Face To Face
I looked at myself in the mirror that night, not to see my reflection, but to look inside myself. My options were to follow the imposed regulations; stay quiet and do what I had been told. But....there was potential danger, real danger, looming over a group of innocent students and their teachers.
The face in the mirror reminded me of my responsibilities to my family and responsibilities to humanity. I had children to feed. A mortgage to pay. A life that depended on me staying within the lines. That was the law. But the face looking back at me went deeper. And I knew, unequivocally, that the law of humanity, of conscience could not be negotiated despite my fear. I stepped over the line that day and revealed an unwavering truth.

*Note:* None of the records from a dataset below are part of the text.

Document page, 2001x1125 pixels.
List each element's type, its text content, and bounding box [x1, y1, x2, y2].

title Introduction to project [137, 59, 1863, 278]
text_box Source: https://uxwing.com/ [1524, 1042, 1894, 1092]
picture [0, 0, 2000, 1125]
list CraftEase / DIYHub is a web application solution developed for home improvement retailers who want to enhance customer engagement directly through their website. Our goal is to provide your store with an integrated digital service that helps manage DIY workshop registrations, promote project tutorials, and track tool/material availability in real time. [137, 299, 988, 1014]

I knew if I stayed silent and children were harmed, I would never be able to look at myself in the mirror again.
That was one of my moments of face to face with truth. I chose my responsibility to children and their teachers, not my livelihood. It was a gut wrenching decision in many ways and in other ways it was clear. Over the course of my career, I have sat face to face with both victims and offenders realizing few ever have this opportunity. Young men and women, some incarcerated for life before they were even old enough to vote, shared their stories with me. Their words, combined with the lives many have lived outside the prison walls, allowed me to see something most people never do. Not the headlines. Not the monsters. Not the myths.

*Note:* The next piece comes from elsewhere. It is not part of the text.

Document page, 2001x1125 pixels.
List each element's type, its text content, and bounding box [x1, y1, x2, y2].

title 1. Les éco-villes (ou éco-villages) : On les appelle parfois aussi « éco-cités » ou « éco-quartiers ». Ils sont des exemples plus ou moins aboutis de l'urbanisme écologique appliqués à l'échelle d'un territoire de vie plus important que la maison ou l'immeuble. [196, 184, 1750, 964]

I saw many variations of tortured human beings. My work became twofold: to prevent another juvenile from entering a system that would define the rest of their lives, and to prevent another family from grieving a loss that could never be undone.
Later: In a Face to Face, he told me why he murdered his stepmother and placed her in the freezer. Known as “Mr. Freezer Man,” he was smaller than I expected. He walked me through his thinking, his rationalizations and the evidence he left behind. His reality made sense, only to him. For a few moments, he brought me into his reality. It forced the question I have asked countless times: how does someone so young become so filled with rage? I walked away with answers.
Face to face, she killed her parents and her brother, then set the house on fire. What followed was equally disturbing.....multiple pregnancies while incarcerated, carefully timed to gain privileges others could not access. Some encounters were permitted. Others were not. It forced a deeper question: where does survival end and manipulation begin?
Face to face, I thought I would have the chance to intervene. I knew of him before I ever met him. There was still time, or so I believed, to walk alongside him and his grandmother, the woman who was trying to raise him. But days before we were to begin that work, the crime happened. Some doors close before we ever reach them.
Face to face, I also witnessed what is possible. One young man served twenty years in a max prison, yet used every opportunity available to him; to learn, to grow, to build something different. He earned a college degree. He left prison prepared to re-enter society. Today, he is a professional, a father, and a success story. He never looked back. And we need to say this more often: it is possible.
Face to face is not about proximity. It is about seeing clearly, without distortion, without denial, and without the comfort of distance. It is about stepping into the uncomfortable truth that human behavior is complex, layered, and often shaped long before the moment that makes headlines.
Face to face is about asking the harder question: what happened before the crime? Because if we are willing to look, really look, we may still have the opportunity to change what happens next.